■ INPUT FOR THIS TASK:

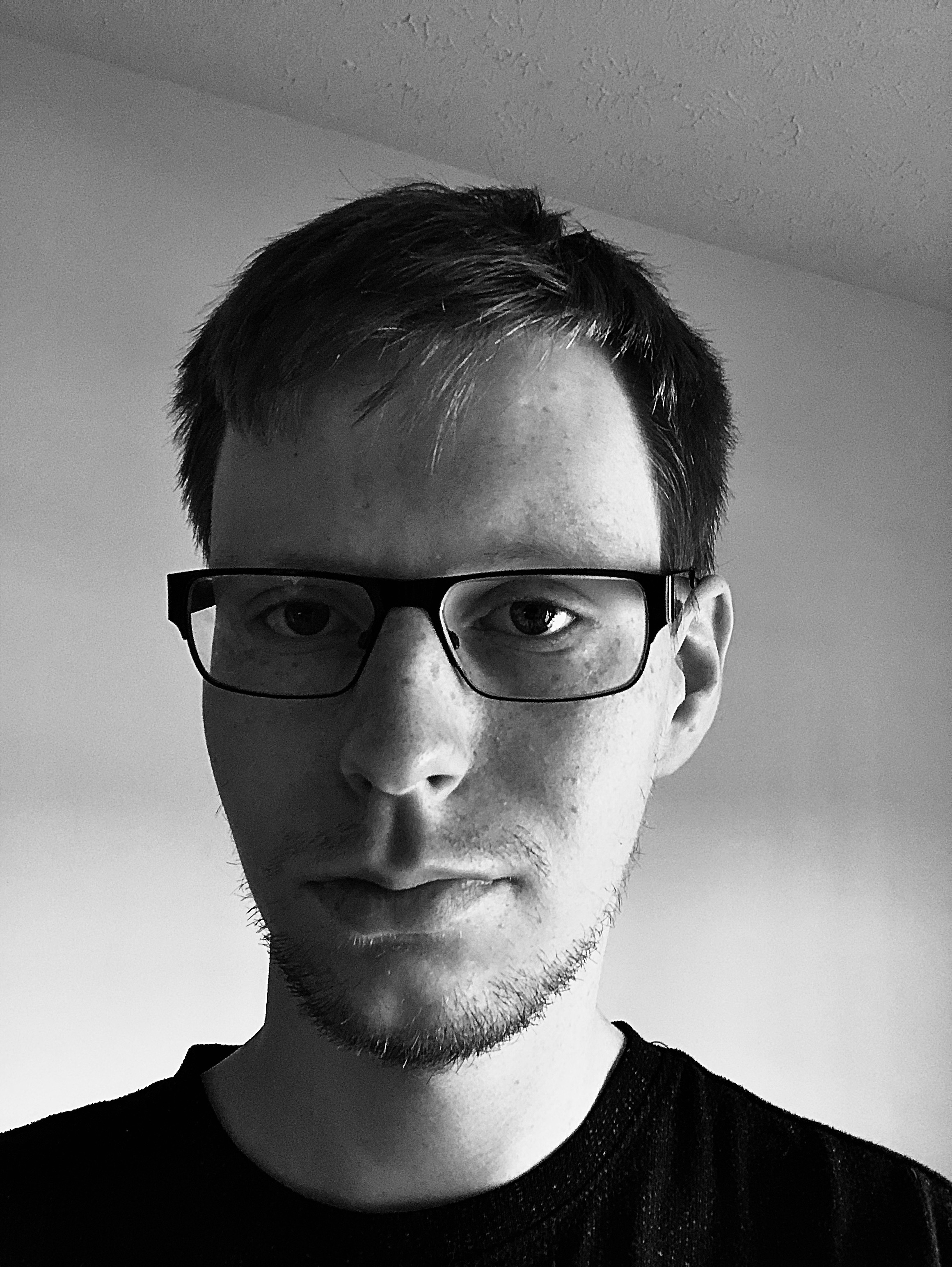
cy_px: 634
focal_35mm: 32
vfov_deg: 56.8
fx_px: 1172
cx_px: 476
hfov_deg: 44.2
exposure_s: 1/30
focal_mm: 2.87
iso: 250
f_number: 2.2
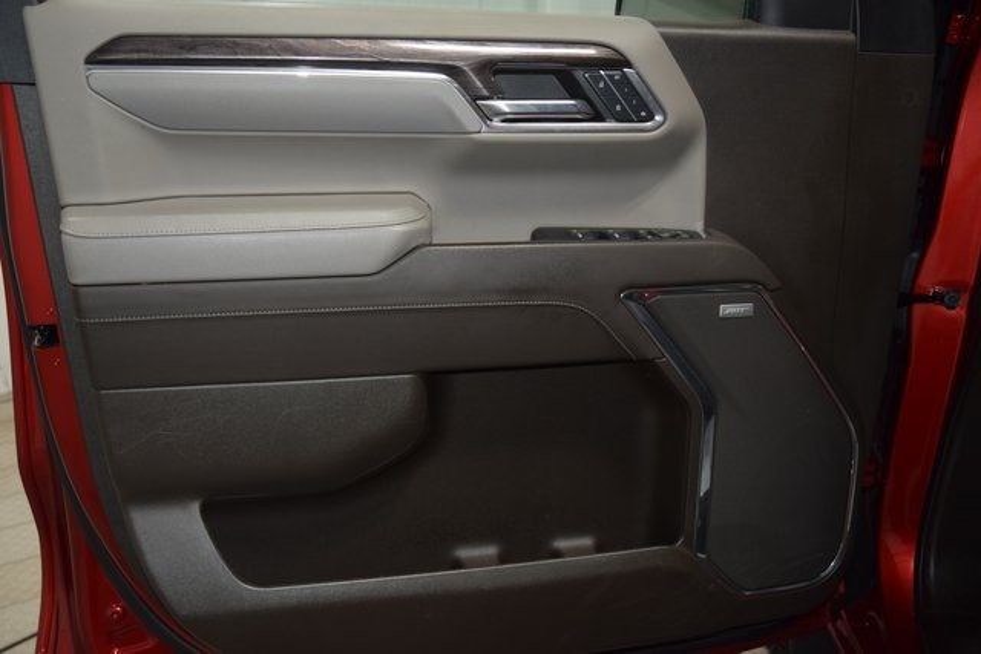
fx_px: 981
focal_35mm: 36
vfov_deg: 36.9
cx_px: 490
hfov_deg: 53.1
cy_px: 327
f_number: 4
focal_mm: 24
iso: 800
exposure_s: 1/60
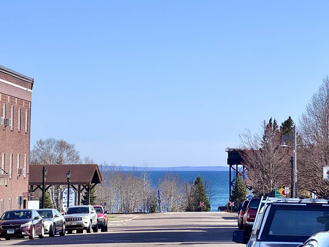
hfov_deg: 13.9
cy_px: 47
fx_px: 1340
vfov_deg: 10.5
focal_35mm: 141
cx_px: 285
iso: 25
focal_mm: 9
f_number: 2.8
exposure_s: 1/1014
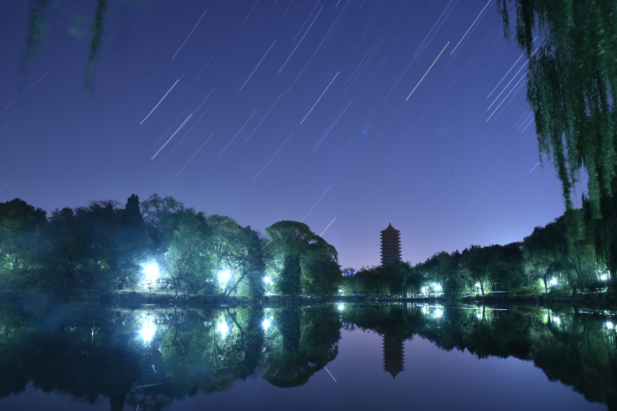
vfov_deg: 51.3
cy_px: 203
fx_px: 428
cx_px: 298
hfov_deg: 71.5
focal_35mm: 25
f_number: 13
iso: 800
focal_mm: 24
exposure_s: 39.9
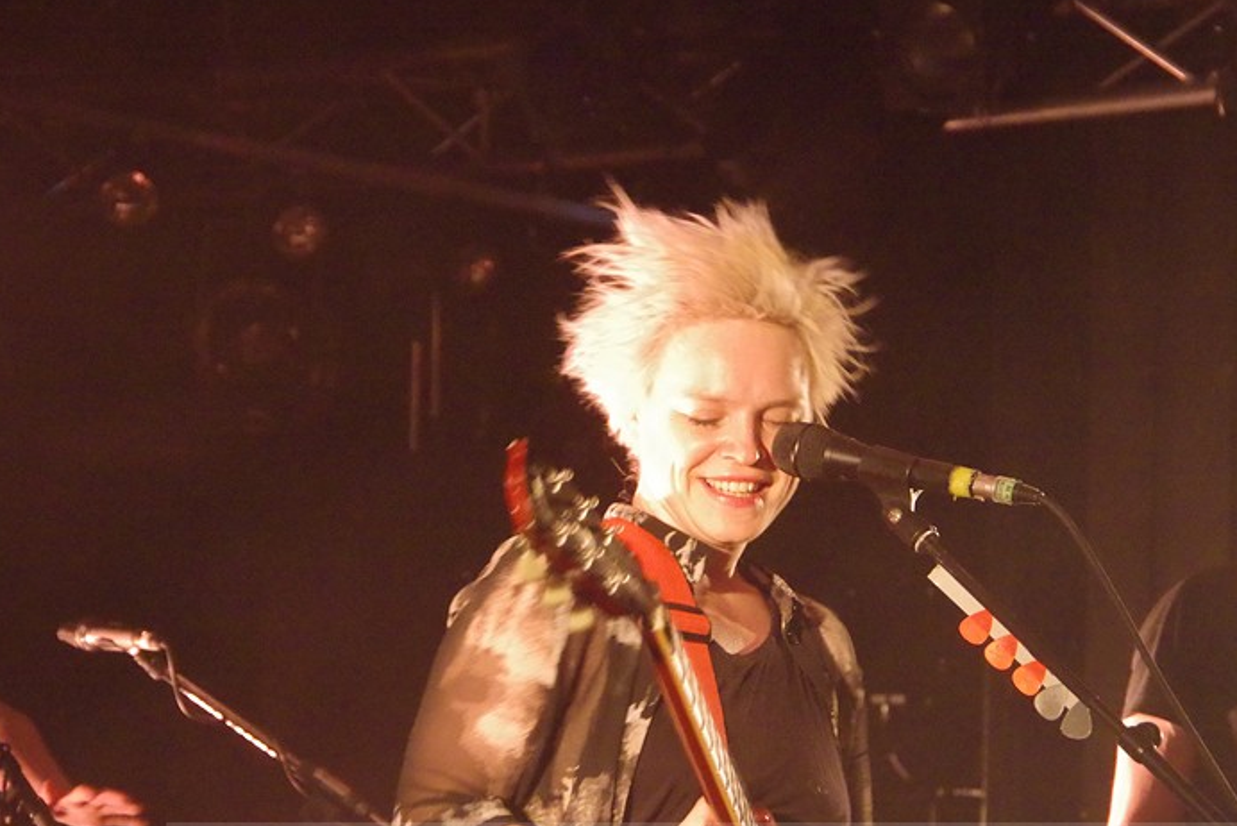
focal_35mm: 117
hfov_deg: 17.5
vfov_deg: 11.7
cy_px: 429
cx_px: 703
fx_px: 4022
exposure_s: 1/13
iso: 6400
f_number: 4.5
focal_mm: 60
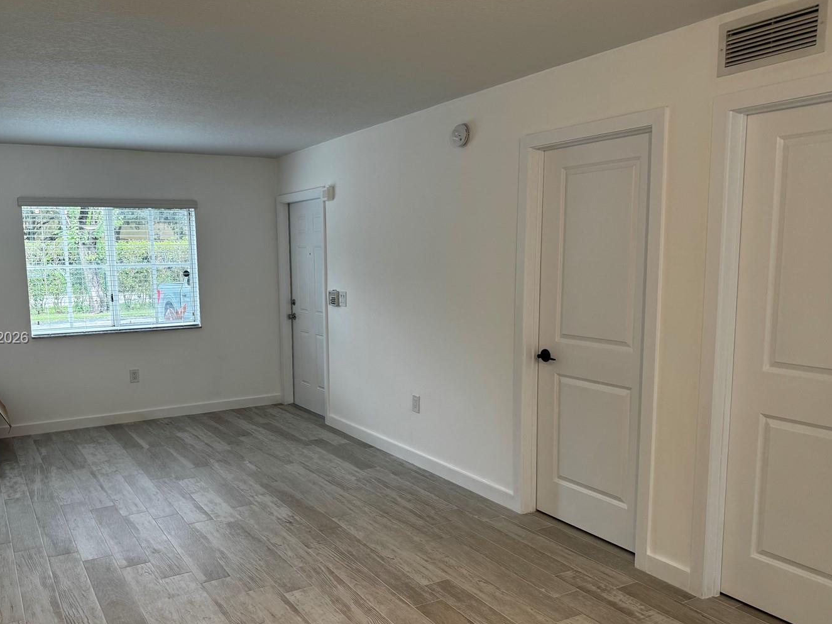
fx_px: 697
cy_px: 339
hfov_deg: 61.2
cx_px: 336
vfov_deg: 48.2
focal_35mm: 29
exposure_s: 1/120
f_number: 1.78
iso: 125
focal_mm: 6.76
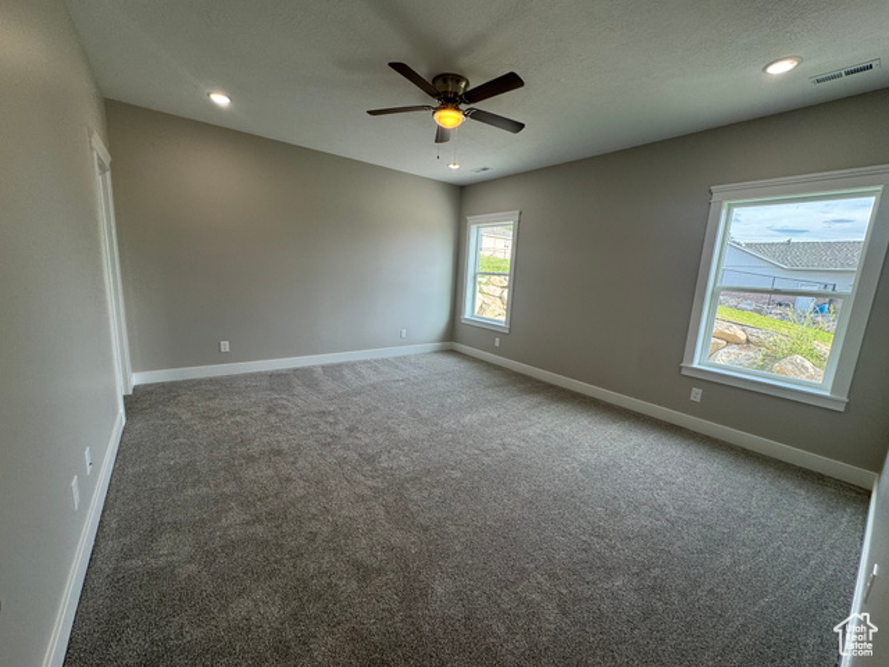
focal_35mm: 14
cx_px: 444
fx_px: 360
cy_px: 334
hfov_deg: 102.1
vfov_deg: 85.7
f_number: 2.2
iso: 100
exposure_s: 1/120
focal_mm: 2.22
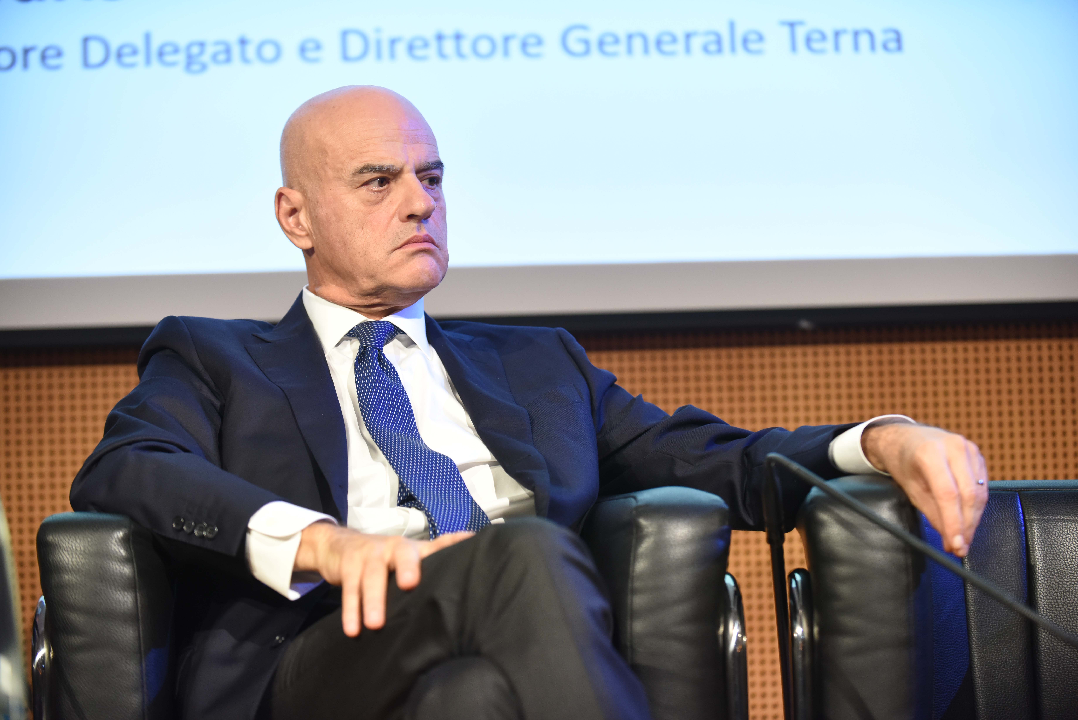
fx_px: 2935
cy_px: 360
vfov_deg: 14.0
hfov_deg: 20.8
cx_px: 539
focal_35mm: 98
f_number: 3.5
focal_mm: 98
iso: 1600
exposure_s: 1/160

■ TASK DESCRIPTION:
Each line of the data above should be reproduced without alteration, and no picture should appear in the copy.

■ ANSWER:
cy_px: 634
focal_35mm: 32
vfov_deg: 56.8
fx_px: 1172
cx_px: 476
hfov_deg: 44.2
exposure_s: 1/30
focal_mm: 2.87
iso: 250
f_number: 2.2
fx_px: 981
focal_35mm: 36
vfov_deg: 36.9
cx_px: 490
hfov_deg: 53.1
cy_px: 327
f_number: 4
focal_mm: 24
iso: 800
exposure_s: 1/60
hfov_deg: 13.9
cy_px: 47
fx_px: 1340
vfov_deg: 10.5
focal_35mm: 141
cx_px: 285
iso: 25
focal_mm: 9
f_number: 2.8
exposure_s: 1/1014
vfov_deg: 51.3
cy_px: 203
fx_px: 428
cx_px: 298
hfov_deg: 71.5
focal_35mm: 25
f_number: 13
iso: 800
focal_mm: 24
exposure_s: 39.9
focal_35mm: 117
hfov_deg: 17.5
vfov_deg: 11.7
cy_px: 429
cx_px: 703
fx_px: 4022
exposure_s: 1/13
iso: 6400
f_number: 4.5
focal_mm: 60
fx_px: 697
cy_px: 339
hfov_deg: 61.2
cx_px: 336
vfov_deg: 48.2
focal_35mm: 29
exposure_s: 1/120
f_number: 1.78
iso: 125
focal_mm: 6.76
focal_35mm: 14
cx_px: 444
fx_px: 360
cy_px: 334
hfov_deg: 102.1
vfov_deg: 85.7
f_number: 2.2
iso: 100
exposure_s: 1/120
focal_mm: 2.22
fx_px: 2935
cy_px: 360
vfov_deg: 14.0
hfov_deg: 20.8
cx_px: 539
focal_35mm: 98
f_number: 3.5
focal_mm: 98
iso: 1600
exposure_s: 1/160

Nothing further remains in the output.